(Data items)

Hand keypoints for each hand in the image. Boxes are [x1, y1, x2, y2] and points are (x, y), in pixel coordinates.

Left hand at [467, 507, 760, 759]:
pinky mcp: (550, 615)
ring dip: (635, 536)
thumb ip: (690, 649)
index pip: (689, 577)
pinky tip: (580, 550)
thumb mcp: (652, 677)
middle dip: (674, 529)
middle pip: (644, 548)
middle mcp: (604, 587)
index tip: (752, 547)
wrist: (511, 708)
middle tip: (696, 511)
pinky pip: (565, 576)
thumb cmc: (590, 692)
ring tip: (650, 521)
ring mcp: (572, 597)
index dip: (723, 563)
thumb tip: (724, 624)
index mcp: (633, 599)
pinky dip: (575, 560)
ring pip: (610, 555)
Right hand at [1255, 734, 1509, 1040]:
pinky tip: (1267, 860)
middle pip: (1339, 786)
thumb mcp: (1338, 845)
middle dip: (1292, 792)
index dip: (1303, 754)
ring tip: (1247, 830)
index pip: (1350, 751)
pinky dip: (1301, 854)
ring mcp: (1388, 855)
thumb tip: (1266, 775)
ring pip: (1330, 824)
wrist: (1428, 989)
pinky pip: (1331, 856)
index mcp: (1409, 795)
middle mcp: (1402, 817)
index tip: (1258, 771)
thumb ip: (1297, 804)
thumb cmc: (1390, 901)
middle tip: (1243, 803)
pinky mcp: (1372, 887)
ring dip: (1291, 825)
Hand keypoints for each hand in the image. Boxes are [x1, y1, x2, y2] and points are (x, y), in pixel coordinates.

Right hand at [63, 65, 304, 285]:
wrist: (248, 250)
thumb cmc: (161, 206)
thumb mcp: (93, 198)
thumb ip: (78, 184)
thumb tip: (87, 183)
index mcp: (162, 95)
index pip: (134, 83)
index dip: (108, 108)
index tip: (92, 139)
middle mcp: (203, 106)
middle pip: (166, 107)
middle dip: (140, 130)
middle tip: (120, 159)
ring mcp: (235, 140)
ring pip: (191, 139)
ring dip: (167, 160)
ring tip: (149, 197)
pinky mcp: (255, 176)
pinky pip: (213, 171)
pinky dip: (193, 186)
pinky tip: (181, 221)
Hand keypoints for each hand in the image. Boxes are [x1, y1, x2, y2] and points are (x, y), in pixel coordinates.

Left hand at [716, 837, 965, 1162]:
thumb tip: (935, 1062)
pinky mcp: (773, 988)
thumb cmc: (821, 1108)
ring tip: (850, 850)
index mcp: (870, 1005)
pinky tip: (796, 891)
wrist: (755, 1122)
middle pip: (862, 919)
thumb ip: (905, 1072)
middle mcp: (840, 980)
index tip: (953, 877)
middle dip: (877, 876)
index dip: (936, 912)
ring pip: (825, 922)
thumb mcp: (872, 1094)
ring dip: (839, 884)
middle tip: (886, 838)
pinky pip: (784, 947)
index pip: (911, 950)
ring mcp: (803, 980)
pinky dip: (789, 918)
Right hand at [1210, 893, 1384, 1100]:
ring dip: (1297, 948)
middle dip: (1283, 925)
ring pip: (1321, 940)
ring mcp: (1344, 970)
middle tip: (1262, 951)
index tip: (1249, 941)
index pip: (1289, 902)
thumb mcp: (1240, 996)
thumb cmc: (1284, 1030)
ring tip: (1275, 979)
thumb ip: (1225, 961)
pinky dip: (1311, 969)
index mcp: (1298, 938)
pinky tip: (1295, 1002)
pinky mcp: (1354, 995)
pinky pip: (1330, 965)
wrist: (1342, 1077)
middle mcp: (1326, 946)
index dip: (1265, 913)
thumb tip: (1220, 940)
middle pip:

#### Task statement
Look for the word "hand" in every line of the records. State how many lines contain it, and write only the number.

#### Solution for this problem
8